Exercise brief
Beginning with the line containing "[37,48,572,62] // 2." and ending with the last line of the records, set down every line exactly.

(Detected change data)
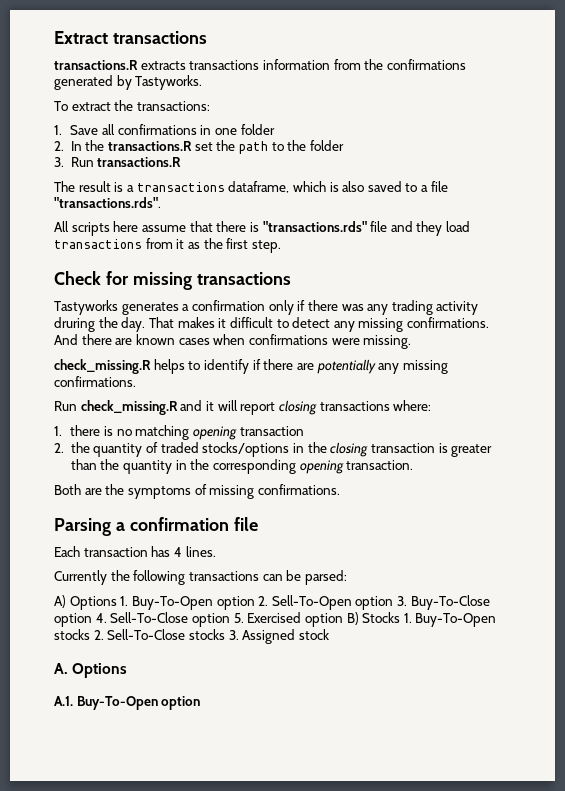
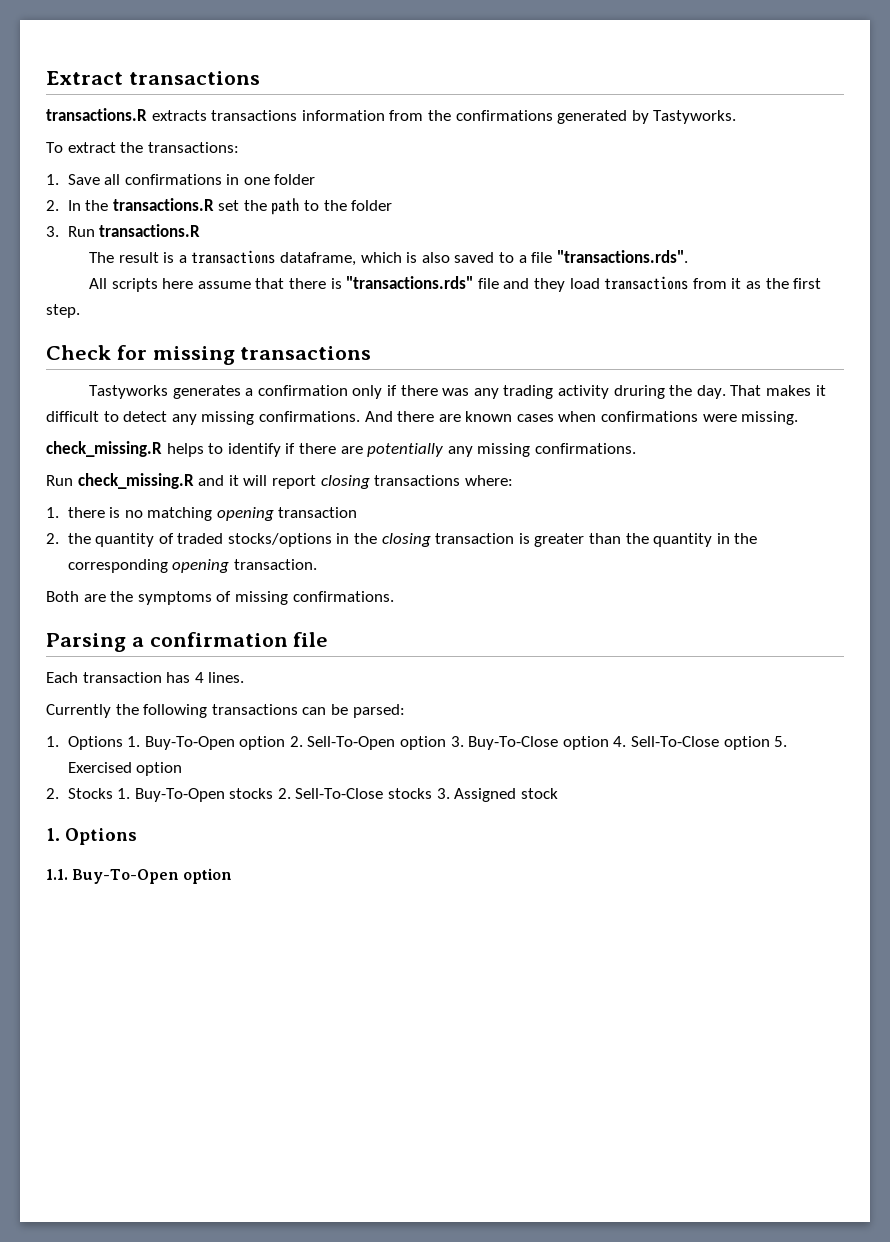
[54,595,66,608] A) -> [46,736,59,747] 1.
[346,612,359,625] B) -> [46,788,59,799] // 2.
[54,663,68,674] A. -> [46,828,60,841] 1.
[54,696,73,706] A.1. -> [46,869,68,880] 1.1.

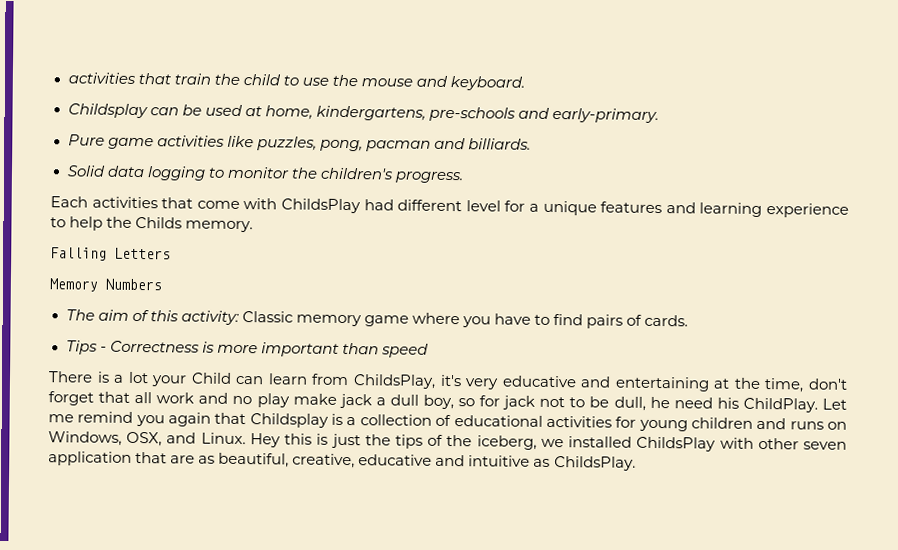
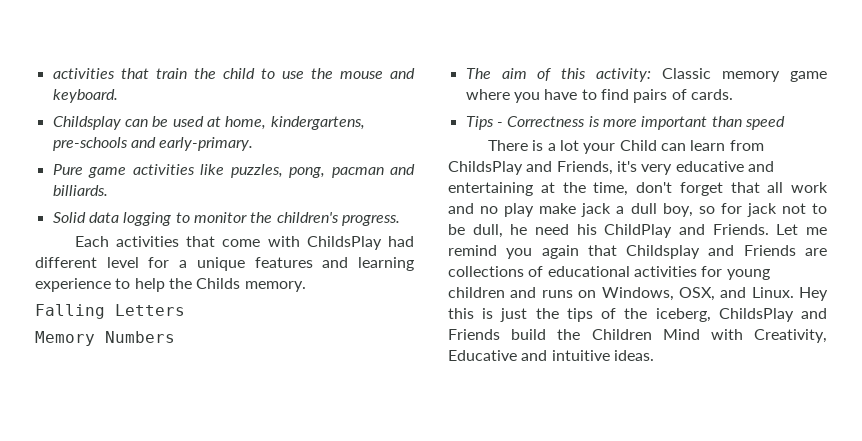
[352,374,436,389] ChildsPlay, -> [448,161,613,175] ChildsPlay and Friends,
[742,397,818,413] ChildPlay. -> [604,224,769,238] ChildPlay and Friends.
[331,413,432,426] is a collection -> [708,245,827,256] [448,266,524,277] and Friends are collections
[540,436,847,452] [48,451,636,471] we installed ChildsPlay with other seven application that are as beautiful, creative, educative and intuitive as ChildsPlay. -> [718,308,827,322] [448,329,827,343] [448,350,654,361] ChildsPlay and Friends build the Children Mind with Creativity, Educative and intuitive ideas.

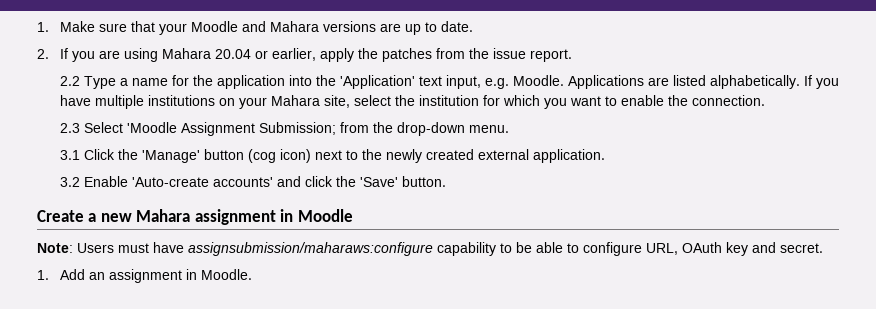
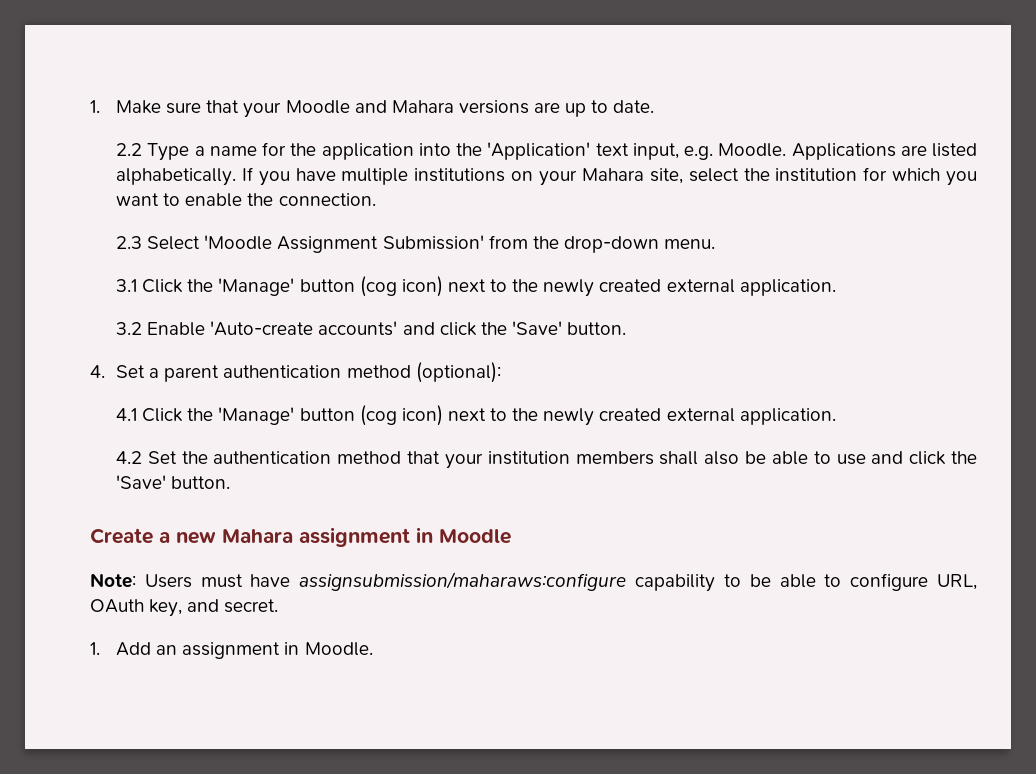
[37,48,572,62] // 2. If you are using Mahara 20.04 or earlier, apply the patches from the issue report. -> (655, 106) none
[258,122,336,135] Submission; -> [382,235,484,250] Submission'
(446, 181) none -> [90,362,501,383] [115,405,836,426] [115,451,977,469] [115,475,231,489] // 4. Set a parent authentication method (optional): // 4.1 Click the 'Manage' button (cog icon) next to the newly created external application. // 4.2 Set the authentication method that your institution members shall also be able to use and click the 'Save' button.
[726,242,748,256] key -> [149,599,183,617] key,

Reply
[37,48,572,62] // 2. If you are using Mahara 20.04 or earlier, apply the patches from the issue report. -> (655, 106) none
[258,122,336,135] Submission; -> [382,235,484,250] Submission'
(446, 181) none -> [90,362,501,383] [115,405,836,426] [115,451,977,469] [115,475,231,489] // 4. Set a parent authentication method (optional): // 4.1 Click the 'Manage' button (cog icon) next to the newly created external application. // 4.2 Set the authentication method that your institution members shall also be able to use and click the 'Save' button.
[726,242,748,256] key -> [149,599,183,617] key,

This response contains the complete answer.